Hemodialysis is an advanced renal replacement therapy for uremic dogs, with the capability to remove uremic toxins, correct fluid and electrolyte imbalance, restore acid‐base balance, and sustain the life of the patient until the kidney injury resolves. As a consequence, hemodialysis extends life expectancies of dogs with severe uremia. Nonetheless, the mortality of patients with AKI managed with hemodialysis remains as high as 50%. The availability of renal replacement therapies in veterinary medicine is growing, but it remains a costly therapy with limited regional availability.9

References

  1. Linda P. Case. The dog: its behavior, nutrition, and health
  2. Michael Schaer. Clinical Medicine of the Dog and Cat
  3. Brown CA, Jeong KS, Poppenga RH, Puschner B, Miller DM, Ellis AE, Kang KI, Sum S, Cistola AM, Brown SA. Outbreaks of renal failure associated with melamine and cyanuric acid in dogs and cats in 2004 and 2007
  4. Effect of Dietary Supplements in Reducing Probability of Death for Uremic Crises in Dogs Affected by Chronic Kidney Disease (Masked RCCT)
  5. Toxicological Review of Urea (EPA)
  6. Bacterial Urease and its Role in Long-Lasting Human Diseases
  7. Hypothermia in Uremic Dogs and Cats.

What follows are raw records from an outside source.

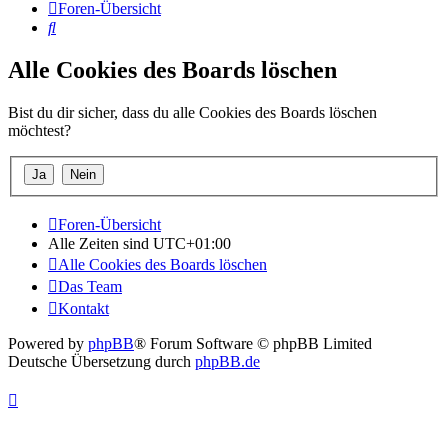
Foren-Übersicht
Suche
Alle Cookies des Boards löschen
Bist du dir sicher, dass du alle Cookies des Boards löschen
möchtest?
Foren-Übersicht
Alle Zeiten sind
UTC+01:00
Alle Cookies des Boards löschen
Das Team
Kontakt
Powered by
phpBB
® Forum Software © phpBB Limited
Deutsche Übersetzung durch
phpBB.de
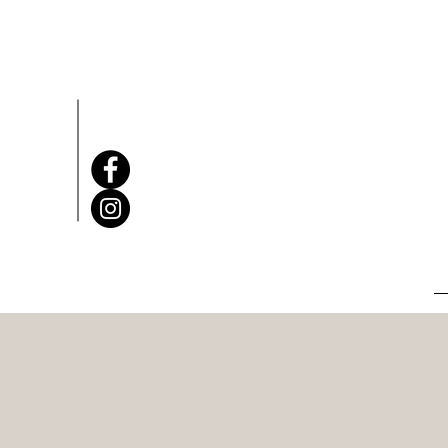
EGYEDI TÁB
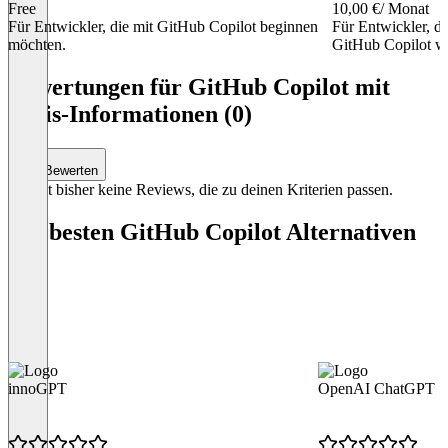
Free
10,00 €
/ Monat
Für Entwickler, die mit GitHub Copilot beginnen
Für Entwickler, d
möchten.
GitHub Copilot 
Item
1
Bewertungen für GitHub Copilot mit
of
Preis-Informationen (0)
4
Bewerten
Es gibt bisher keine Reviews, die zu deinen Kriterien passen.
Die besten GitHub Copilot Alternativen
innoGPT
OpenAI ChatGPT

E. Kabatchnick,corresponding author C. Langston, B. Olson, and K.E. Lamb
  8. The effect of renal diet in association with enalapril or benazepril on proteinuria in dogs with proteinuric chronic kidney disease. Open Vet J. 2016; 6(2): 121–127.
  9. Validation of a Clinical Scoring System for Outcome Prediction in Dogs with Acute Kidney Injury Managed by Hemodialysis. J Vet Intern Med. 2016 May-Jun; 30(3): 803–807.